In the last 12-18 months, Technorati has seen more than its fair share of bad news and bad karma. From consistent bouts with downtime and sluggish responsiveness, an all-out assault from Google to own the blog search space, bloggers' gaming of the site's ranking index, and the loss of CEO David Sifry, many don't see the Web 2.0 pioneer pulling out of the spiral and reclaiming share - especially as its latest forays into innovation, WTF and Topics, are more confusing than useful.

Despite all the above, Technorati still performs an excellent set of functions - tracking who has linked to your blog, sorted by date, or "Authority", and giving you your own "Authority" count, based on the number of individual blogs pointing your way in the last six months.

But, partly due to our recent thoughts around internal links, and the work of Yuvi Panda, showing how some of the biggest sites link outwardly, I've been thinking we need a spider-driven search engine that will index blogs, and provide reports on who we link to the most frequently. The question is, who builds it?

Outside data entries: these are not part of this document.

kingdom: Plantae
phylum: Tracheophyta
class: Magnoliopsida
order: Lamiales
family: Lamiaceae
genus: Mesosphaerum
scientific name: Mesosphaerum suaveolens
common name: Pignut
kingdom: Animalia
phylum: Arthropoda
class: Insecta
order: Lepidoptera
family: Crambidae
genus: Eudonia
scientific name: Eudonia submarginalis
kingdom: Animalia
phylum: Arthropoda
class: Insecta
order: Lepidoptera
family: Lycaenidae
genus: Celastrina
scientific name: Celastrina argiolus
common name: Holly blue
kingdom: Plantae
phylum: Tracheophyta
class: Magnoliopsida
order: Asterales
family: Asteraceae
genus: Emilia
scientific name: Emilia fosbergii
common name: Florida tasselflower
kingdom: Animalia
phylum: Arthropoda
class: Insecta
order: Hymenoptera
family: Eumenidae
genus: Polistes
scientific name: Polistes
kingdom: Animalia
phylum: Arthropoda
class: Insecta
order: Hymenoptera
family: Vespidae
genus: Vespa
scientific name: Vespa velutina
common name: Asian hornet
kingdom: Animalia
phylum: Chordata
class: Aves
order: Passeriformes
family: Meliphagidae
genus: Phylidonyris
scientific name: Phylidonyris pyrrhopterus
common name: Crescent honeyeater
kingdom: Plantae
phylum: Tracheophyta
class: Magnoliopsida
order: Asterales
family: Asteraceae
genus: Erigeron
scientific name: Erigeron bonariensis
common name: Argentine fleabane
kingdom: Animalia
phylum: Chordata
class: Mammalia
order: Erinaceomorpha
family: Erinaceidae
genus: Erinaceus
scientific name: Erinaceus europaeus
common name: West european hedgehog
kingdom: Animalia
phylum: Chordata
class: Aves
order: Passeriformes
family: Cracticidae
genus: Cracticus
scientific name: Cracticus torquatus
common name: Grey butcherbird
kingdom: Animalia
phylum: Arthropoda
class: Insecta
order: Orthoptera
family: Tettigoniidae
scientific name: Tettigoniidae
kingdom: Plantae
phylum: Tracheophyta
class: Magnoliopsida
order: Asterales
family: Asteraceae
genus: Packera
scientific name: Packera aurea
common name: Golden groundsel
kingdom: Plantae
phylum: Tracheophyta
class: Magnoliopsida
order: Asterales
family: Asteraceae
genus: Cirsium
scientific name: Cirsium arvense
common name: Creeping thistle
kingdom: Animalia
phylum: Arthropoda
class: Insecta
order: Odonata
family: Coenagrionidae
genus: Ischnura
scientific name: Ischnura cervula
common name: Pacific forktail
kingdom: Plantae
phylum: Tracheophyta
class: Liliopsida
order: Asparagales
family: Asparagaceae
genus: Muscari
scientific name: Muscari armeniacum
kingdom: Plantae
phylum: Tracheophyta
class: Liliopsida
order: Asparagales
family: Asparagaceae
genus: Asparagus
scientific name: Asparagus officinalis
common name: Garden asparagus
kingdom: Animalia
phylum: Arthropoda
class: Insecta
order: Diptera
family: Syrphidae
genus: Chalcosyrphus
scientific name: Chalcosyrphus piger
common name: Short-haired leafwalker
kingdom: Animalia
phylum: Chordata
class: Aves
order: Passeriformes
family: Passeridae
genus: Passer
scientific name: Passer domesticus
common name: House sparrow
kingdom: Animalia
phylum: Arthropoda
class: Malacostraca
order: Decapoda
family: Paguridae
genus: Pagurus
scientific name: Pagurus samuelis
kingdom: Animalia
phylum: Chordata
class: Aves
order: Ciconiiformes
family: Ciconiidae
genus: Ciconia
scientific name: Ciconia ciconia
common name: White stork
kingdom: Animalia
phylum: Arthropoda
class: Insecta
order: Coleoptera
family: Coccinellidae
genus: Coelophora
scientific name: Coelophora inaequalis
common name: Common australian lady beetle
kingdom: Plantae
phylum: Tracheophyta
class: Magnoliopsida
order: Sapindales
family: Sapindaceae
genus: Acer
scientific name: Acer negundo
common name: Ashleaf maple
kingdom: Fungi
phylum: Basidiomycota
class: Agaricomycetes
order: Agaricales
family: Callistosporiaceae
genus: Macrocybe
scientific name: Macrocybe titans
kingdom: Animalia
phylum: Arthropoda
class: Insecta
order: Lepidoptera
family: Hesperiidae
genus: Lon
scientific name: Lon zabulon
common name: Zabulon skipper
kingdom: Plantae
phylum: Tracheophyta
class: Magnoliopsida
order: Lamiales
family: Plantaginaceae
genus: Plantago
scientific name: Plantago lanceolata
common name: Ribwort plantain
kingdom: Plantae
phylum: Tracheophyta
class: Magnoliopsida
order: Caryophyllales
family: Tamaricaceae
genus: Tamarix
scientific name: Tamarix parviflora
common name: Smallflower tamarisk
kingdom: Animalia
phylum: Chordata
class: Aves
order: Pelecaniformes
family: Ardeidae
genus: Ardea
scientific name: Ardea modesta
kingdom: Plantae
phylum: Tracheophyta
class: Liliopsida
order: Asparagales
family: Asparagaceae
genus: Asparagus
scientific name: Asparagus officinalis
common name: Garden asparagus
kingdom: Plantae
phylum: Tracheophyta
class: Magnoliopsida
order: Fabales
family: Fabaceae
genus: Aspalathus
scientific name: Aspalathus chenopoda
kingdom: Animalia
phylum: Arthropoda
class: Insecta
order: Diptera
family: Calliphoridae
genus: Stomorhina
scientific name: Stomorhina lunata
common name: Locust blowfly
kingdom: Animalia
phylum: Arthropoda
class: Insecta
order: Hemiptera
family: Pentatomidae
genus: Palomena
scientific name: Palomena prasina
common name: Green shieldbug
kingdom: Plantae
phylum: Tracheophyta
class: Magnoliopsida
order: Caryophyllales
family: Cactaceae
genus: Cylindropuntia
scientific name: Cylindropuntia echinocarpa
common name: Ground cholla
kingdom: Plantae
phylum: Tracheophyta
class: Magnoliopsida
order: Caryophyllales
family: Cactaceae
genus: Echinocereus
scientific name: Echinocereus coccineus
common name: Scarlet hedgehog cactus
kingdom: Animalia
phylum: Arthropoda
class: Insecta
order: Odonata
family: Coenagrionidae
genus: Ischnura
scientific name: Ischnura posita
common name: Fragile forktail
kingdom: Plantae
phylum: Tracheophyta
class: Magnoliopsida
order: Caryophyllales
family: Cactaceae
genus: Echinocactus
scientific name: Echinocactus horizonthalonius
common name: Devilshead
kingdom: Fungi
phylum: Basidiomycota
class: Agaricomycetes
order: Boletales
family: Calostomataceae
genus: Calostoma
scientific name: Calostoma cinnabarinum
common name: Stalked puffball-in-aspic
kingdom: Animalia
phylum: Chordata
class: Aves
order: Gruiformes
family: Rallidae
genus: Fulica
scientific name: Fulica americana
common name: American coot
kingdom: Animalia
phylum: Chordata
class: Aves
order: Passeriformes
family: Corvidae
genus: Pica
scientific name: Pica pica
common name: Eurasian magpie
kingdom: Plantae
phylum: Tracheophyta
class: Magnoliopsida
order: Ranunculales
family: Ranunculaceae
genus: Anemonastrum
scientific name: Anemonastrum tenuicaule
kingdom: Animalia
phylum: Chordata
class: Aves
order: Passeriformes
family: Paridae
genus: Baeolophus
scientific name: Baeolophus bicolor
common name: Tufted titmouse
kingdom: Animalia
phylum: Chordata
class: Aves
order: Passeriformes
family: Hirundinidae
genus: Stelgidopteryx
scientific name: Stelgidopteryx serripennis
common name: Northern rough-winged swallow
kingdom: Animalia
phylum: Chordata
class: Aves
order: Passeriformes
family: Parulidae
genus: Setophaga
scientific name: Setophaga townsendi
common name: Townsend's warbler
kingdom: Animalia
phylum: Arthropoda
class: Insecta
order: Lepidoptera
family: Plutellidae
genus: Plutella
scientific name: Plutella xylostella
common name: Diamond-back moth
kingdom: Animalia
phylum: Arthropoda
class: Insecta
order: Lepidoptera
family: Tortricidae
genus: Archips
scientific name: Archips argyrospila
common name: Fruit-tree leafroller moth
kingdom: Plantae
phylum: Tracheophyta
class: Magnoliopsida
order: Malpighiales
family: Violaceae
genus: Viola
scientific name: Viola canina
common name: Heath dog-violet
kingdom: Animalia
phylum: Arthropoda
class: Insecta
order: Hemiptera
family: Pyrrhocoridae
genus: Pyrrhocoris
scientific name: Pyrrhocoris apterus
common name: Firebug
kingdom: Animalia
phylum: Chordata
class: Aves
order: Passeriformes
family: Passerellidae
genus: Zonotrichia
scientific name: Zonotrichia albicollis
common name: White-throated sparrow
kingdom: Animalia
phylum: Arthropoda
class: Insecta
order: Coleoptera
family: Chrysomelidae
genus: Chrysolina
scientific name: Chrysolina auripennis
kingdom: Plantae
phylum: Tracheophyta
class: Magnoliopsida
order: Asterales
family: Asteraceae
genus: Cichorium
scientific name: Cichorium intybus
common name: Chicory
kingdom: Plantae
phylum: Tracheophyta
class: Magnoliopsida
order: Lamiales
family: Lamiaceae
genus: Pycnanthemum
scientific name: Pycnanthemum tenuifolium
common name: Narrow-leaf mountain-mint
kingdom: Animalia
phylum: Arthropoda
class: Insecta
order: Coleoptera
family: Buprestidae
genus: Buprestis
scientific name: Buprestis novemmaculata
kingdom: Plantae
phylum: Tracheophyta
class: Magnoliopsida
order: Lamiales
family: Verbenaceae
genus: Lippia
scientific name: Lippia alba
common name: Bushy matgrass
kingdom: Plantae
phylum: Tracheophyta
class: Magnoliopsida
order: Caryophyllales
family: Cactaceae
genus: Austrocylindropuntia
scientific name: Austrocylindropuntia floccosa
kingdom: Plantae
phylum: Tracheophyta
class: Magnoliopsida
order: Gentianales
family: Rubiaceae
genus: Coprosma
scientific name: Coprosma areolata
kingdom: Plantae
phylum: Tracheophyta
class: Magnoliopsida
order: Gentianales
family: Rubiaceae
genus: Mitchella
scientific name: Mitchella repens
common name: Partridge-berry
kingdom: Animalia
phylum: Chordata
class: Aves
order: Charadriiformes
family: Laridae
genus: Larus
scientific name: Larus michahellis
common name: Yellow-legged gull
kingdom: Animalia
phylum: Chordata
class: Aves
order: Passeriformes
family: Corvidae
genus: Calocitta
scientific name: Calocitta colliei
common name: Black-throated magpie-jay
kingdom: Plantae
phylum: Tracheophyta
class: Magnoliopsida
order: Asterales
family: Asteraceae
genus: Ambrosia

Ideally, the service would:

1. Provide aggregate reports on how many internal and external links were created, and in how many posts, over a given period.
2. Provide a ranking of the most-frequently linked-to sites or pages in a given period.
3. Recognize links from blog posts, and could exclude both "sidebars" and "action" buttons, (i.e. for Digg, Ballhype, StumbleUpon, etc.)
4. Be able to display subsets of data, such as the ranking of most-frequently linked-to sites in which I had a specific tag (i.e. Sports, Technology, Media).
5. Show me which bloggers have similar sites in my "Top 10 Linked", for example, which might indicate people who have similar interests, who I would undoubtedly want to read.

Yuvi Panda has created a statistical engine that crunches a single site at a time, reporting back on internal and external link frequency. Could this service be expanded to crawl the entire blogosphere, like Technorati, and provide individual bloggers with their own statistics? And could this service ever be marketized? I know I'd love to use it.